**Required action**
Can you put every line of the data, from the line containing "Which has a" through the end of the data, into a JSON list of strings with one string per line, skipping blank lines and leaving out the pictures?

Dataset entries:
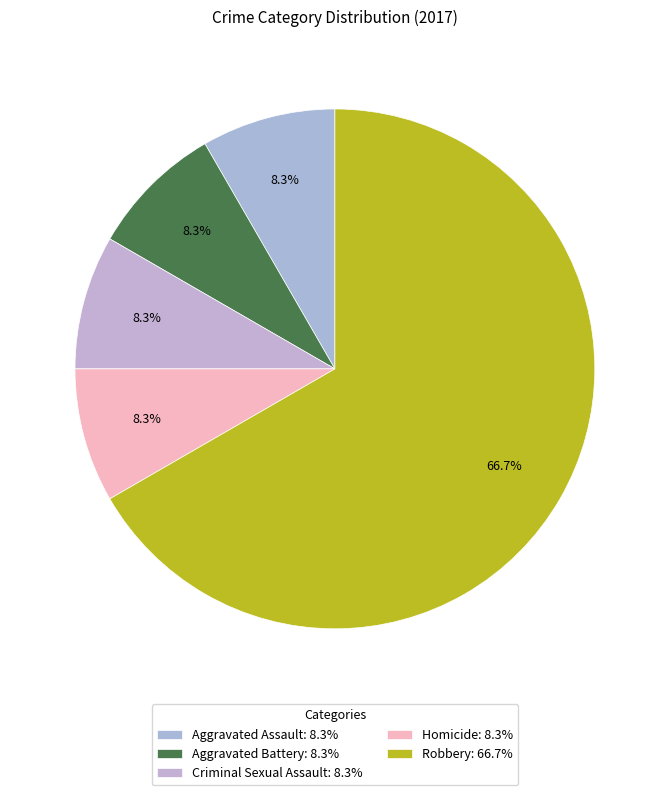

How many segments does this pie chart have?

5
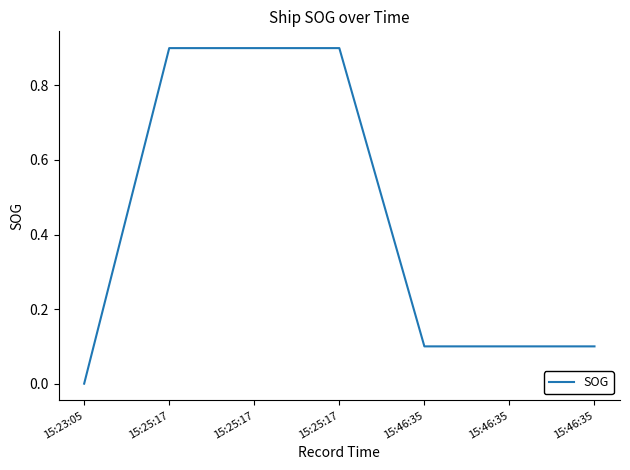

Which has a higher value, 15:46:35 or 15:25:17?

15:25:17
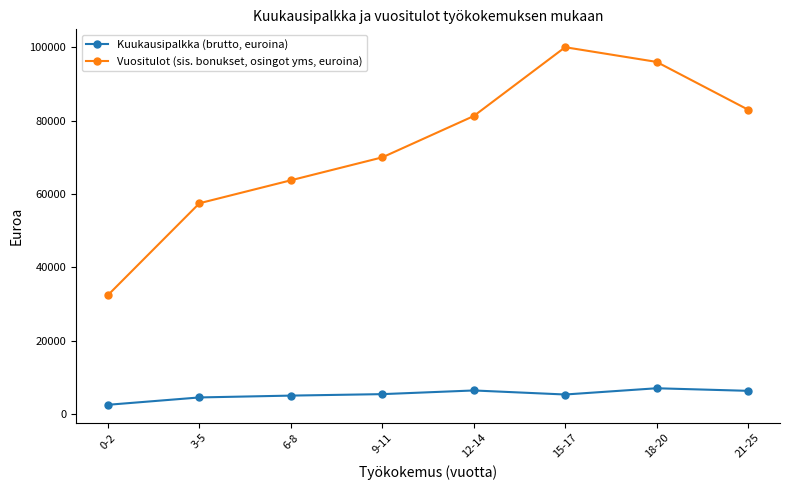

True or false: Vuositulot (sis. bonukset, osingot yms, euroina) and Kuukausipalkka (brutto, euroina) intersect in this chart.

False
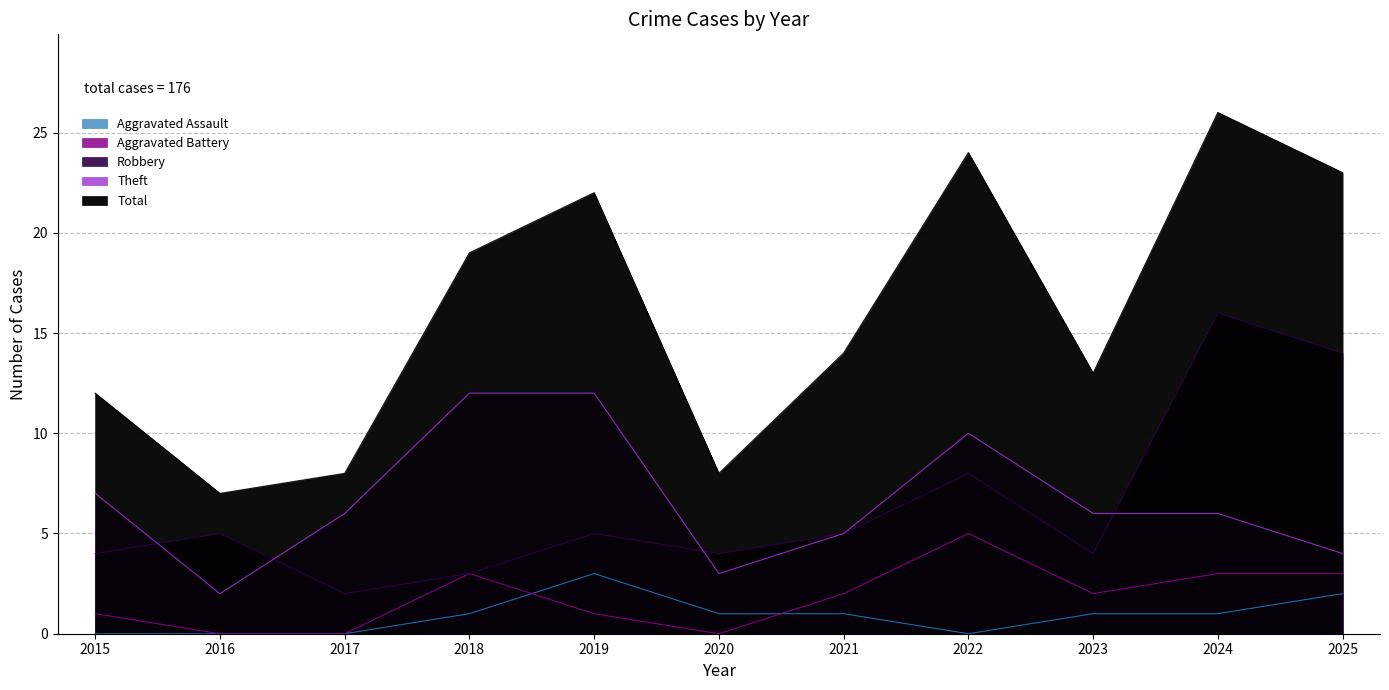

True or false: Aggravated Assault has more than 1 points higher than both neighbors.

False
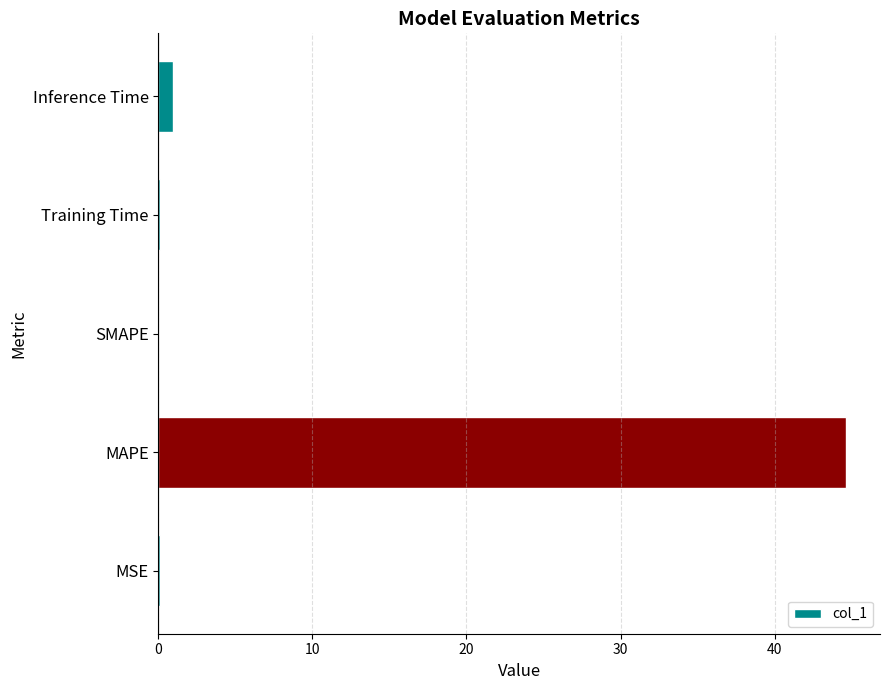

What is the maximum value shown in the chart?

44.6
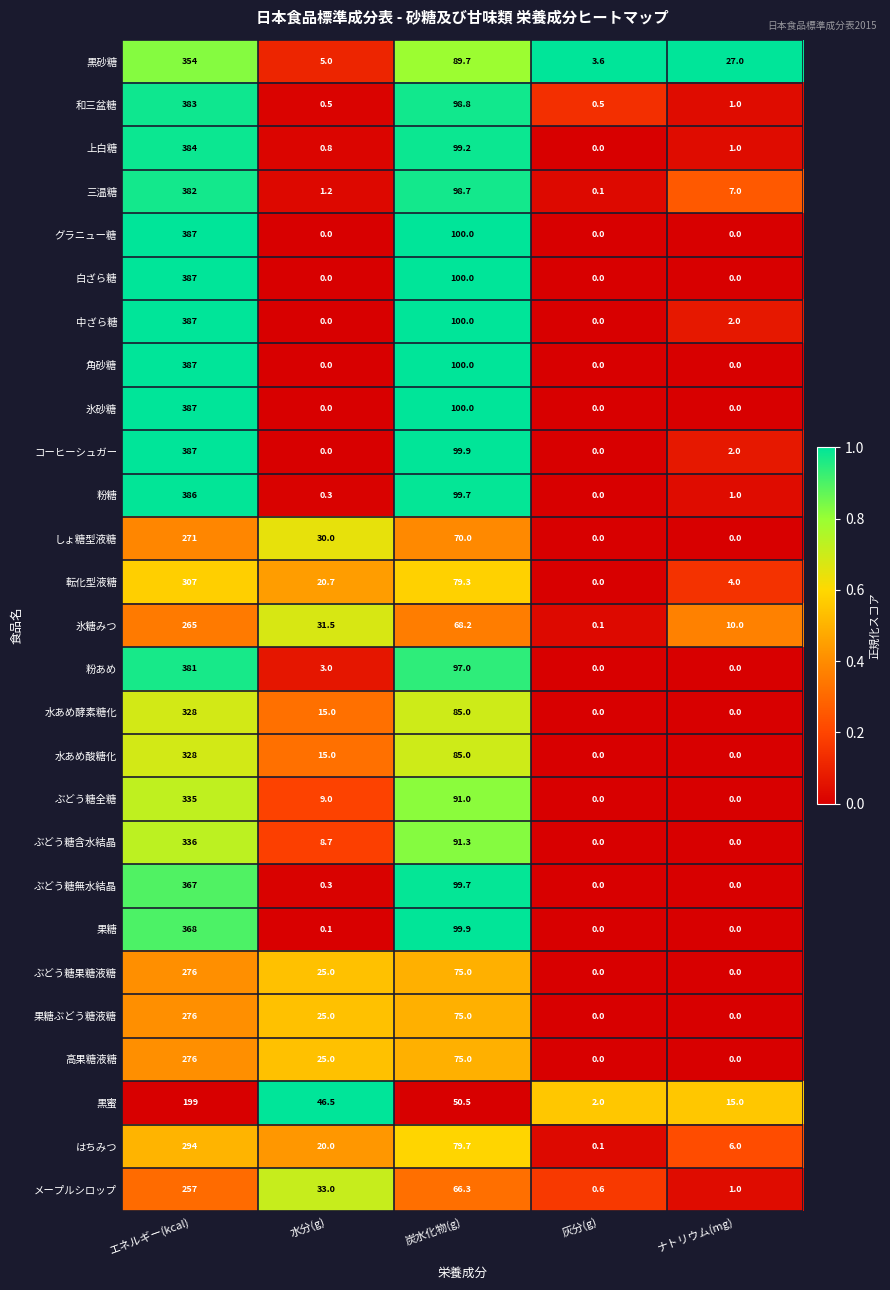

Is the value of メープルシロップ at 炭水化物(g) greater than the value of はちみつ at 炭水化物(g)?

No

**Solved exercise**
[
  "Which has a higher value, 15:46:35 or 15:25:17?",
  "15:25:17",
  "True or false: Vuositulot (sis. bonukset, osingot yms, euroina) and Kuukausipalkka (brutto, euroina) intersect in this chart.",
  "False",
  "True or false: Aggravated Assault has more than 1 points higher than both neighbors.",
  "False",
  "What is the maximum value shown in the chart?",
  "44.6",
  "Is the value of メープルシロップ at 炭水化物(g) greater than the value of はちみつ at 炭水化物(g)?",
  "No"
]